### TO-DO ITEM
Everything from the line containing "design is enabled" through the last line of the data below should be set down exactly, and nothing else.

### DATA TO USE
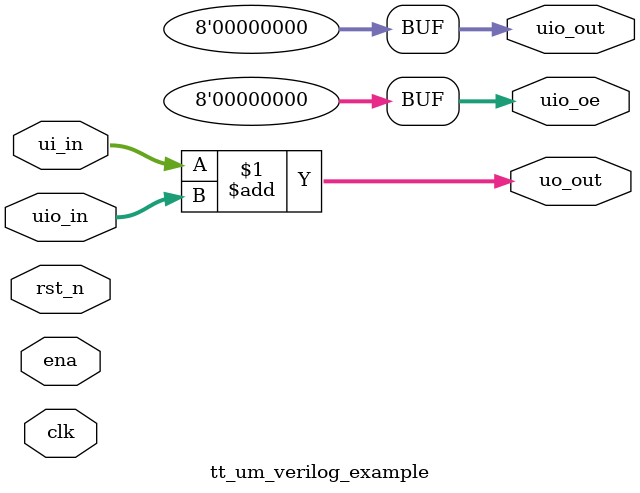
<source format=v>
/*
 * Copyright (c) 2024 Your Name
 * SPDX-License-Identifier: Apache-2.0
 */

`default_nettype none

module tt_um_verilog_example (
    input  wire [7:0] ui_in,    // Dedicated inputs
    output wire [7:0] uo_out,   // Dedicated outputs
    input  wire [7:0] uio_in,   // IOs: Input path
    output wire [7:0] uio_out,  // IOs: Output path
    output wire [7:0] uio_oe,   // IOs: Enable path (active high: 0=input, 1=output)
    input  wire       ena,      // will go high when the design is enabled
    input  wire       clk,      // clock
    input  wire       rst_n     // reset_n - low to reset
);

  // All output pins must be assigned. If not used, assign to 0.
  assign uo_out  = ui_in + uio_in;  // Example: ou_out is the sum of ui_in and uio_in
  assign uio_out = 0;
  assign uio_oe  = 0;

endmodule

</source>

### THE ANSWER
    input  wire       ena,      // will go high when the design is enabled
    input  wire       clk,      // clock
    input  wire       rst_n     // reset_n - low to reset
);

  // All output pins must be assigned. If not used, assign to 0.
  assign uo_out  = ui_in + uio_in;  // Example: ou_out is the sum of ui_in and uio_in
  assign uio_out = 0;
  assign uio_oe  = 0;

endmodule

</source>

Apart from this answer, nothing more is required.